Genemarkers also now has a customer service team, and an area of its office dedicated to the logistics of receiving supplies, assembling them into test kits and shipping them. It has built sales relationships. Its IT contractor, Arivium of Grand Rapids, made changes to Genemarkers’ online patient portal that can be adapted to new types of testing results.

The infrastructure is now in place to “take this runway that we’ve built and ride it post-COVID,” Langerveld said. 

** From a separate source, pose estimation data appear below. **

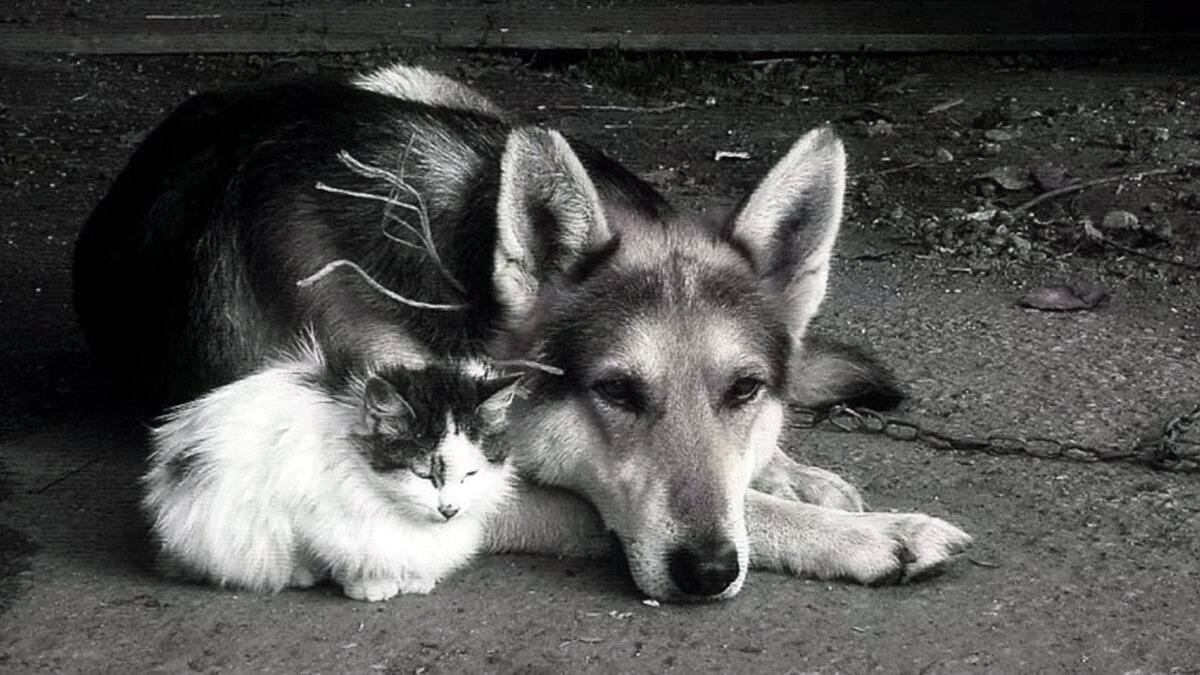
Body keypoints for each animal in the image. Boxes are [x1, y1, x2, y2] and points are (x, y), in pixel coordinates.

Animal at [142, 341, 518, 598]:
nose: (449, 510)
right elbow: (346, 550)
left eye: (471, 474)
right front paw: (370, 585)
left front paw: (414, 579)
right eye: (422, 474)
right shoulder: (305, 507)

The company’s R&D business, lost in the early weeks of the pandemic, started to return in 2021. And now Genemarkers expects that work to increase as it establishes more pharmacogenomic testing in place of COVID tests.

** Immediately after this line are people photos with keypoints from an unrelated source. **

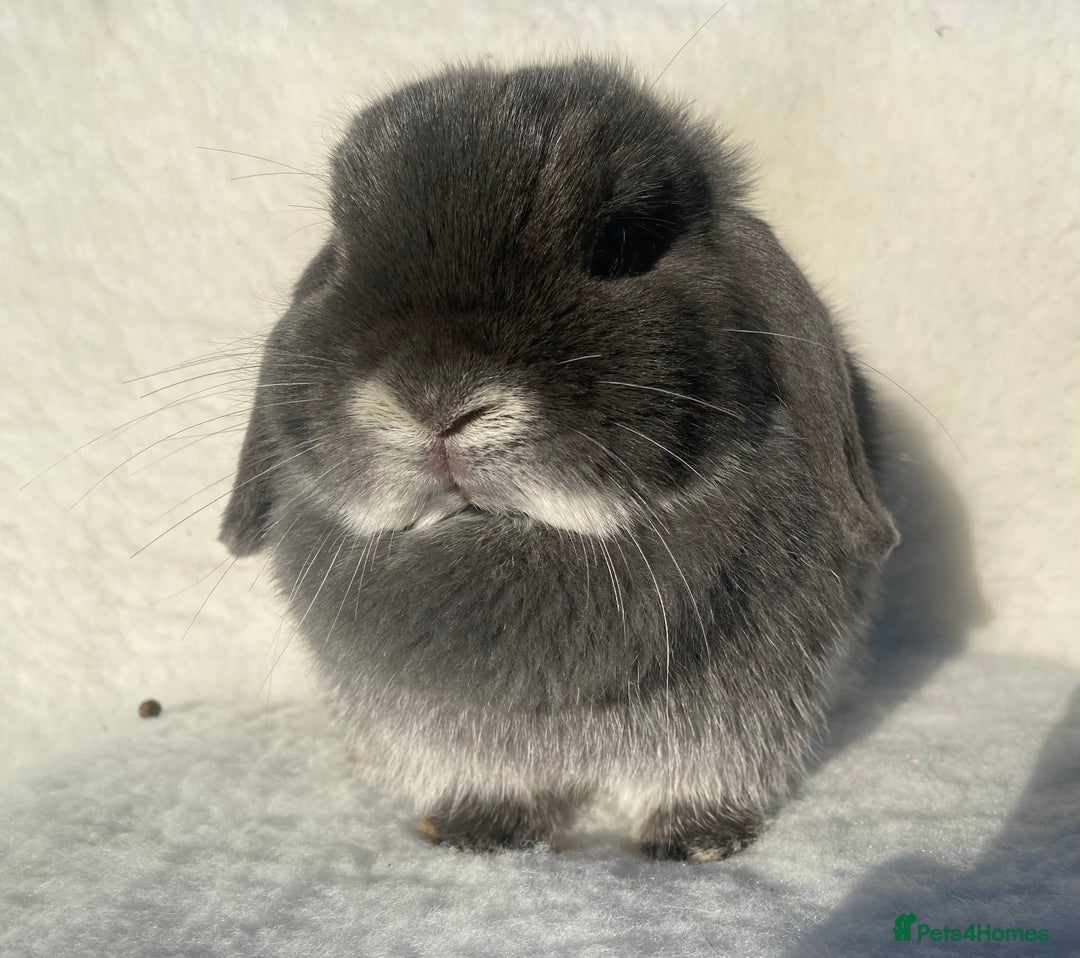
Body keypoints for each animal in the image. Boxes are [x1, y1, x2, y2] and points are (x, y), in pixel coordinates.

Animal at [220, 59, 898, 862]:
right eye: (344, 258)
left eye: (621, 244)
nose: (436, 400)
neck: (513, 536)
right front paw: (479, 833)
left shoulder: (740, 722)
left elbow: (699, 781)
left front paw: (697, 840)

The volume will be different. Its peak COVID testing was 3,500 tests per day in December 2020, three times what it was a year later during omicron. 

Revenue at the private company grew 10-fold over that first year, Langerveld said. It isn’t remaining at that peak, but it did allow for the purchase of a $500,000 next-generation sequencer to boost testing speed. She had wanted it back in 2019, but couldn’t afford it then.  

COVID, Langerveld said, helped the company recognize its potential and generate the operating revenue to get there faster. It also built confidence in its ability to shift gears.

“But,” she added, “also there was a lot of enthusiasm about being able to participate in and play a role in providing a solution to something that was a serious problem.”